2

I am parsing a website's HTML and there is a 'table' inside an 'a':

<?php 

$dom = new DOMDocument;

$dom->loadHTML("<!DOCTYPE html>
<html>
  <head></head>
  <body>
    <a>
      <table><tr><td></td></tr></table>
    </a>
  </body>
</html>");

if ($dom->getElementsByTagName("table")->item(0)->parentNode->nodeName == "body")
  echo "Why is table a child of 'body'? It should be a child of 'a'.";

I also get this warning:

PHP Warning:  DOMDocument::loadHTML(): Unexpected end tag : a in Entity, line: ...

I am using PHP 7.4.

I know 'table's are not officially allowed inside 'a's. BUT:

  1. The warning is a completely different message.
  2. Making the 'table' a child of 'body' because I've put it inside an 'a' does not make sense.

What can I do? I want that at least the table is not a child of body. Because like this I cannot parse sites properly.

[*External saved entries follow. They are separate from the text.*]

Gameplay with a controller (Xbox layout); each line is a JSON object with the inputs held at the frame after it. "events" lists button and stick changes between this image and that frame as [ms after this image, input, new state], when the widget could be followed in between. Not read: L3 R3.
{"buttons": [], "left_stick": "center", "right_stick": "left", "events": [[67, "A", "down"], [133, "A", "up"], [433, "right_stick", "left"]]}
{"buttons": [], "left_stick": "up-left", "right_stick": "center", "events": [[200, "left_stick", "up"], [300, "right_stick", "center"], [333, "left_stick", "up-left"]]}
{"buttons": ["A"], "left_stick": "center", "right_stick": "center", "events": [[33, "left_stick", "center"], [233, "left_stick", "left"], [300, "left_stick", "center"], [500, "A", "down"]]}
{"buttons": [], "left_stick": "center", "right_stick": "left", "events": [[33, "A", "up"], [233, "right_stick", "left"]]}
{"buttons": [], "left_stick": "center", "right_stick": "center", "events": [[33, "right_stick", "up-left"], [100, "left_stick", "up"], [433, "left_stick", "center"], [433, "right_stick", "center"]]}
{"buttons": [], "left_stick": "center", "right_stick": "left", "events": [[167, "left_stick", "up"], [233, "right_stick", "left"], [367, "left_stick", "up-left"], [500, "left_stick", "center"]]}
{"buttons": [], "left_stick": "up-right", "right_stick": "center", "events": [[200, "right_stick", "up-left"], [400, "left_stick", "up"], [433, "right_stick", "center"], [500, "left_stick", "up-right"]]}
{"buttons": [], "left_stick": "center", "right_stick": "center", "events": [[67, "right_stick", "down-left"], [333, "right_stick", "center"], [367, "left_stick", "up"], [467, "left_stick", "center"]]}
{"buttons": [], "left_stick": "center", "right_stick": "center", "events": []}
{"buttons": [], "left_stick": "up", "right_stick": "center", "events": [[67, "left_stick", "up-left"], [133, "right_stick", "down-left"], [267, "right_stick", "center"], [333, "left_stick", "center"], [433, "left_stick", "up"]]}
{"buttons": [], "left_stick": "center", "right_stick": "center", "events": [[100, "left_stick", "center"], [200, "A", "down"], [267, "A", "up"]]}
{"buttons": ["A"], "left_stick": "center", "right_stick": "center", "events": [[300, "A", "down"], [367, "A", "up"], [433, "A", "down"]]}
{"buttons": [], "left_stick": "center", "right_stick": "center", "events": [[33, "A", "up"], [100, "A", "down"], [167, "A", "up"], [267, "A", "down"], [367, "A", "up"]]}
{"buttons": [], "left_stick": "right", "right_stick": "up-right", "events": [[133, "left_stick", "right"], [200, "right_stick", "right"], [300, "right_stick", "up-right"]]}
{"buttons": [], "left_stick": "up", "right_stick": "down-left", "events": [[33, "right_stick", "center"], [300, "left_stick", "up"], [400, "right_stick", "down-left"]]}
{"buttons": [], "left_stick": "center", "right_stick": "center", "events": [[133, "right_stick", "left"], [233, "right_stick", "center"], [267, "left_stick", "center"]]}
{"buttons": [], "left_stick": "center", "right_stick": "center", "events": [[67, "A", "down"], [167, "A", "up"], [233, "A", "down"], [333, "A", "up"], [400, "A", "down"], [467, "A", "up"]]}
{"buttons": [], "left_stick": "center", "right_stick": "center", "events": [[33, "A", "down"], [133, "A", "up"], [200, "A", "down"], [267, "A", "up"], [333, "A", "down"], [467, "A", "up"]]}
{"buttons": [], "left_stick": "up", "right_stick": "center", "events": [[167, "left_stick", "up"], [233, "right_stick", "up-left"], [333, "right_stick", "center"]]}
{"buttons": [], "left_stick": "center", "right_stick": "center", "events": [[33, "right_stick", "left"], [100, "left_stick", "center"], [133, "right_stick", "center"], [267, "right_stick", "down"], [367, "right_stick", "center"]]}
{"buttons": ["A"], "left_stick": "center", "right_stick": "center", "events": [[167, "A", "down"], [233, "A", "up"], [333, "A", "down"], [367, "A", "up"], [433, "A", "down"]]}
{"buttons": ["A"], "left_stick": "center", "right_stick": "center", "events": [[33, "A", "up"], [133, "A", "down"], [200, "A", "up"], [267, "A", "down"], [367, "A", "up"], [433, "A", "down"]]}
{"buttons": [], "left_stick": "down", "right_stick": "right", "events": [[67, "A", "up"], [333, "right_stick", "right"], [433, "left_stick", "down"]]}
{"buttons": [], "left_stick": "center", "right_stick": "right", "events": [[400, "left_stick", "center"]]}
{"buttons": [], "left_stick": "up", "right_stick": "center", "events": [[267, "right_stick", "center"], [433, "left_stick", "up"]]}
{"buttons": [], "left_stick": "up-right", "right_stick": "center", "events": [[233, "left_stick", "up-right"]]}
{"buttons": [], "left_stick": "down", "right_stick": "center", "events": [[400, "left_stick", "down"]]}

Edit: Please read the comments under this question. Tables are allowed inside 'a's in this case in HTML5. So this behavior is even more strange.

zomega
  • 1,538
  • 8
  • 26

1 Answers1

0

When loading HTML content, DOMDocument "fixes" your document. You can see by printing the parsed HTML that the <table> has been moved outside the <a>:

echo $dom->saveHTML();

Output (not formatted):

<!DOCTYPE html>
<html><head></head><body>
    <a>
        </a><table><tr><td></td></tr></table></body></html>

You can try loading your document as XML instead:

$dom->loadXml('your HTML string');

Calling $dom->saveXml() shows the document structure has not changed.
You get the correct parent node when fetching the <table>:

echo $dom->getElementsByTagName("table")->item(0)->parentNode->nodeName;
// Output: a

Wild guess about the warning you got (I don't know how it works internally, I can't be sure):

The parser sees the opening <a> and then the opening <table>:

...<body><a><table>

As it considers having a <table> inside a <a> is "wrong", it closes the <a> before the opening <table>:

...<body><a></a><table>

Later in the document, it finds your original closing </a>, alone, which throws the error of "Unexpected end tag"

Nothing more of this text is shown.